Work required:
Before copying, find the line below that contains "exposure_s: 1/125"; then return it and all later lines exactly, up to and including the final line, with no pictures.

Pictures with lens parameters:
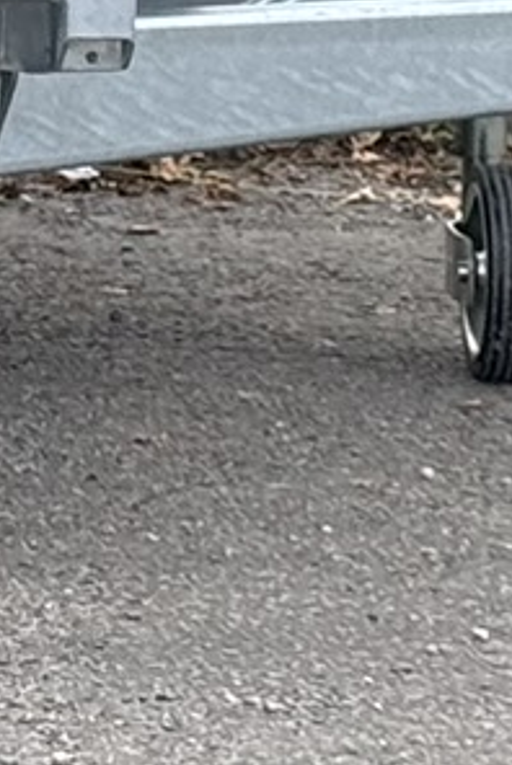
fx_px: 7342
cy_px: -320
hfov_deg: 3.8
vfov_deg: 5.9
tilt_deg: -7.3
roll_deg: +0.6
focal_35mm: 345
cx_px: -1244
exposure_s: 1/1011
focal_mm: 6.76
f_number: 1.78
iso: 64
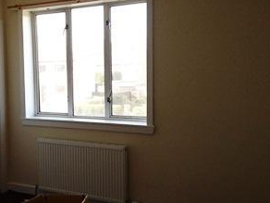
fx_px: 374
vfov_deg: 30.3
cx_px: 87
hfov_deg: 39.1
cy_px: 93
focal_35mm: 48
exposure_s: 1/198
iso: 100
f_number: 2.4
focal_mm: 4.28
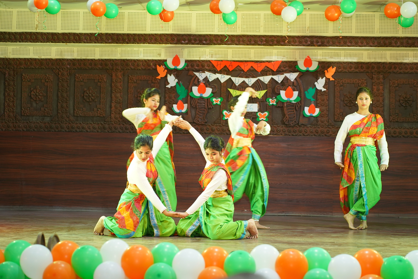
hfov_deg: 27.0
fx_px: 871
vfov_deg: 18.2
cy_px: 140
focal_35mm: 75
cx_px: 209
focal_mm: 75
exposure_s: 1/100
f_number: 3.5
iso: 1000
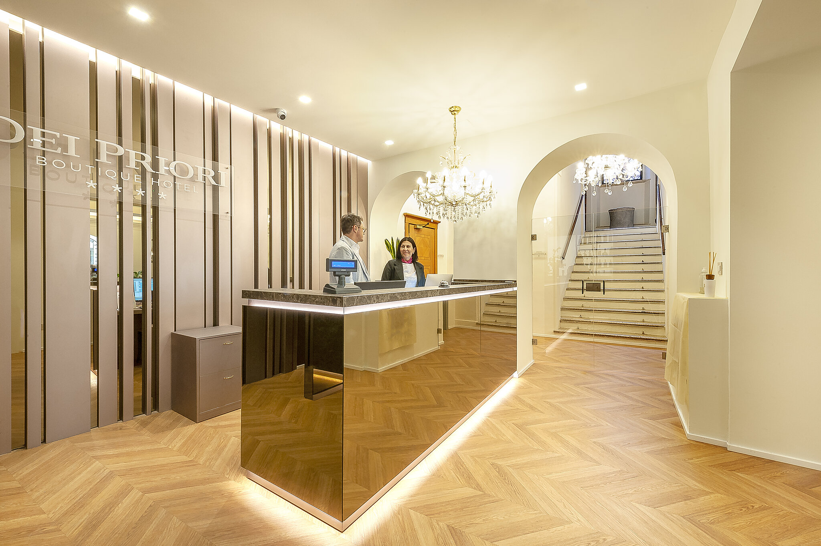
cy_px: 273
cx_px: 410
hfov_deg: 104.3
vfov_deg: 81.1
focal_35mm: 14
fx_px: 319
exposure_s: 1
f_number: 19
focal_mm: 14
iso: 400
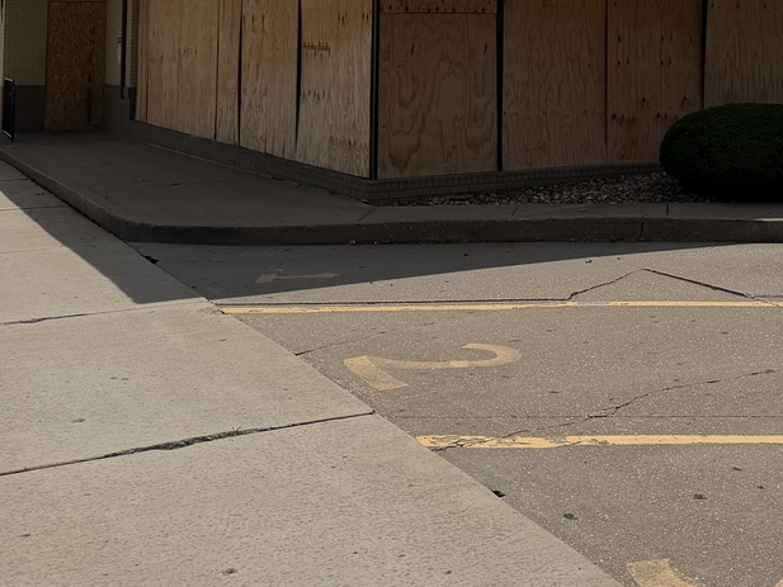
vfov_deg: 24.4
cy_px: -58
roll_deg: +0.0
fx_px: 1267
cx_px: 642
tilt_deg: +4.4
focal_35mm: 56
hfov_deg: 33.2
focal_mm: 6.76
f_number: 1.78
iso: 80
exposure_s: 1/17544
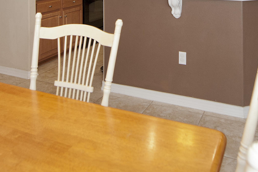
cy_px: -46
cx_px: 144
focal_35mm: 40
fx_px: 286
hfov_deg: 48.4
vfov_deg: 28.1
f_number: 3.5
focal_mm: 14
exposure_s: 1/125
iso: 800
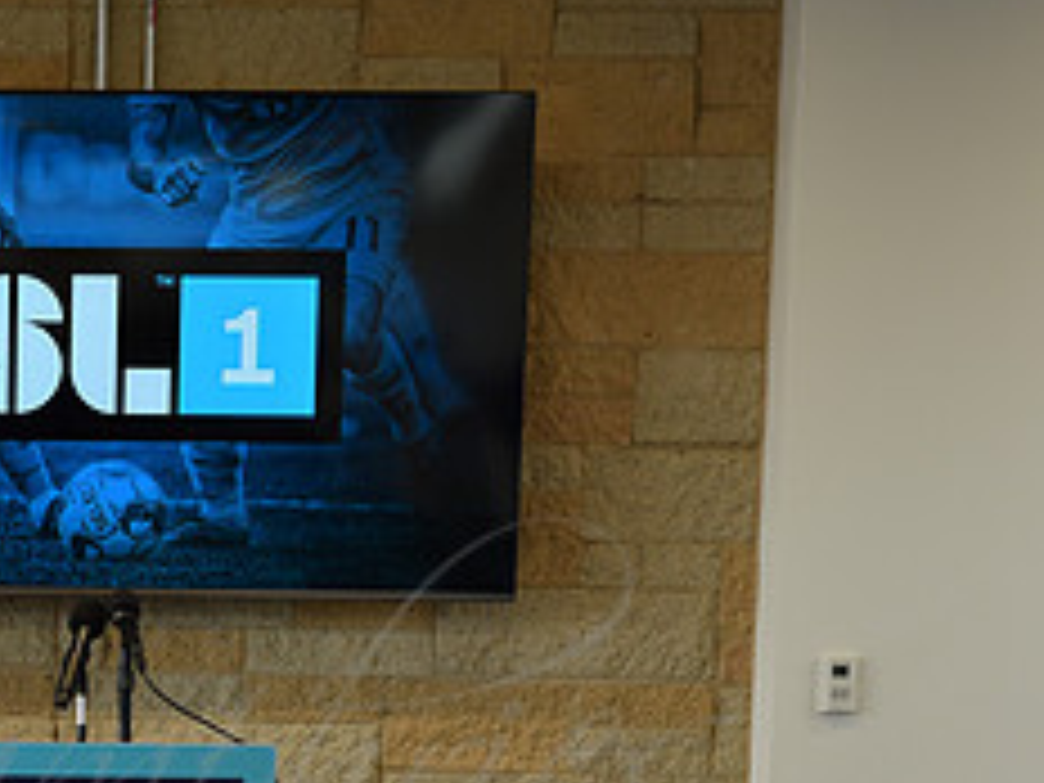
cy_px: 808
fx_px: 3046
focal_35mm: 101
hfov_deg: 18.7
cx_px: -117
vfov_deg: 14.4
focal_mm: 42
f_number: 3.5
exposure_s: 1/60
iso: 400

Solution for this problem:
exposure_s: 1/125
iso: 800
cy_px: 808
fx_px: 3046
focal_35mm: 101
hfov_deg: 18.7
cx_px: -117
vfov_deg: 14.4
focal_mm: 42
f_number: 3.5
exposure_s: 1/60
iso: 400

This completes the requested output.